When I went to bed late last night, I was not completely satisfied with the blog rant
I had just written. Not that anything would be wrong with what is in there, I stand by that. But just ranting cannot be the solution - there must be some way to get what Camino people want without making UA strings suck even more.
Up to now, there are several possible ways in which people deal with websites closing out people because of UA strings they "don't recognize":
- Extend the UA string with some token they recognize. As said in the other post, this sucks. A lot.
- Evangelizing. Find out what kind of errors the site is making with browser detection, mail the webmasters, tell and help them to improve the situation. That's hard, manual work, often with very little reward, but where it helps, it makes the web better for everyone.
- Selective UA spoofing on the user side. Extensions like PrefBar give you a handy dropdown menu to spoof certain well-known UA strings when accessing websites, and a good way to switch back to the default. This is handy for experts, but normal users don't understand it. Additionally, the accessed websites don't even see your browser in any stats - and there's a high risk that you hide your real browser in more occasions than necessary.
All those variants suck in some way and none strikes out as a good solution - not even evangelizing, which is good and noble but just doesn't work in enough cases.
But then, I realized, all those solutions are so 1990s, so static, so Web 1.0 - and we're all talking in terms of the modern, new, shiny, dynamic Web 2.0 all the time. So maybe that great new world may have a better solution for that problem as well. And actually, I think it really has. I began to think we could just combine all the methods above with some other tooling we have, make everything dynamic, and we have a cool, new approach!
Firefox has this nice feature of preventing phishing through lists of known phishing sites it dynamically updates from the web. Currently, there's a plan to do a very similar thing for completely blocking sites that offer malware in Gecko.
So, what about having a list of sites that need UA spoofing, dynamically maintained by our users, and dynamically downloaded and used by the web browser? That way, we would specifically only spoof our UA (by adding any token the site needs) on specific websites.

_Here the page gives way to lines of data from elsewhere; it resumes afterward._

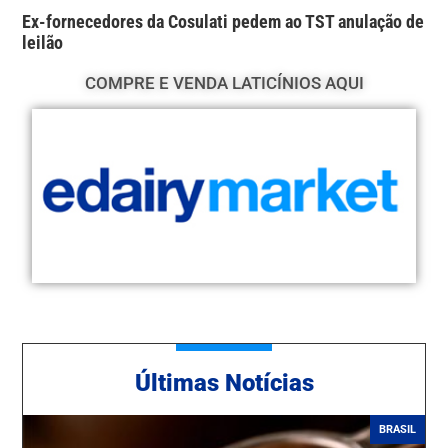
Ex-fornecedores da Cosulati pedem ao TST anulação de
leilão
COMPRE E VENDA LATICÍNIOS AQUI
Ú
ltimas Notícias
BRASIL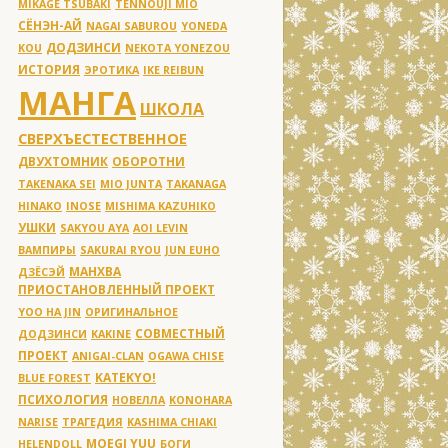
MIKAGE TSUBAKI
TENNOUJI MIO
СЁНЭН-АЙ
NAGAI SABUROU
YONEDA
ДОДЗИНСИ
KOU
NEKOTA YONEZOU
ИСТОРИЯ
ЭРОТИКА
IKE REIBUN
МАНГА
ШКОЛА
СВЕРХЪЕСТЕСТВЕННОЕ
ДВУХТОМНИК
ОБОРОТНИ
TAKENAKA SEI
MIO JUNTA
TAKANAGA
HINAKO
INOSE
MISHIMA KAZUHIKO
УШКИ
SAKYOU AYA
AOI LEVIN
ВАМПИРЫ
SAKURAI RYOU
JUN EUHO
МАНХВА
ДЗЁСЭЙ
ПРИОСТАНОВЛЕННЫЙ ПРОЕКТ
YOO HA JIN
ОРИГИНАЛЬНОЕ
СОВМЕСТНЫЙ
ДОДЗИНСИ
KAKINE
ПРОЕКТ
ANIGAI-CLAN
OGAWA CHISE
KATEKYO!
BLUE FOREST
ПСИХОЛОГИЯ
НОВЕЛЛА
KONOHARA
NARISE
ТРАГЕДИЯ
KASHIMA CHIAKI
MOEGI YUU
HELENDOLL
БОГИ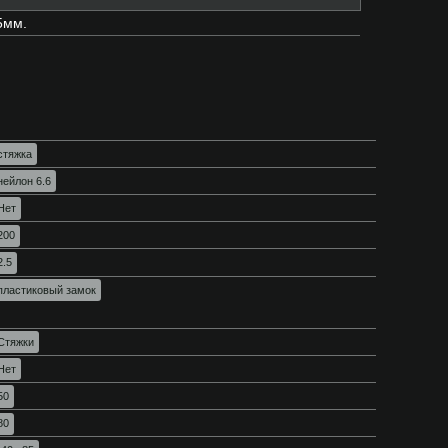
5мм.
стяжка
нейлон 6.6
Нет
200
2.5
пластиковый замок
Стяжки
Нет
50
80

The list would have the domain name where spoofing is needed along with what sort of spoofing, the client would follow those rules.
Of course, it's bad to do this automatically without telling the user that we are doing non-standard things - after all, the website might tell the user he is using Firefox even though he's using Camino. But then, there's this nice idea of info bars in the browser, which we could use for giving the user feedback about what's happening:
This is just a graphical mockup of how it would look, of course - I haven't implemented anything.
The "More Info..." button would open a new tab/window (depending on user prefs) with a page that carries all kind of info about our spoofing of UA strings on this website. The user can leave his comments there, find a contact where to nag the webmaster about this problem, etc. Of course, this is a page on our central site that also delivers the dynamic list and where our users can add spoofing for sites, change spoofing options for those sites, and similar things. This should be driven by the community and should combine the reporting system with evangelizing options.
Of course, several points are still open in this concept:
- The (advanced) user needs a possibility to opt out of spoofing for the site (for testing)
- The (advanced) user needs to be made aware of how to report pages in the first place
- Perhaps the user needs an option to mute the warning for pages he visits very often?
- and lots of others...
And last but not least: Someone needs to implement this system.
I'm willing to help with bits and pieces where I can, but I'm not a big XUL hacker and I have very little time to work on yet another new project.
It would be very cool to find someone who could implement a system like that.
If we design it well, it can help lots of browsers, not only Minefield, Camino and SeaMonkey, but also any number of others who could implement the same system.
Actually, we may even be able to leverage that system for going back to really short and useful UA strings for all our browsers, including even Firefox. Who knows?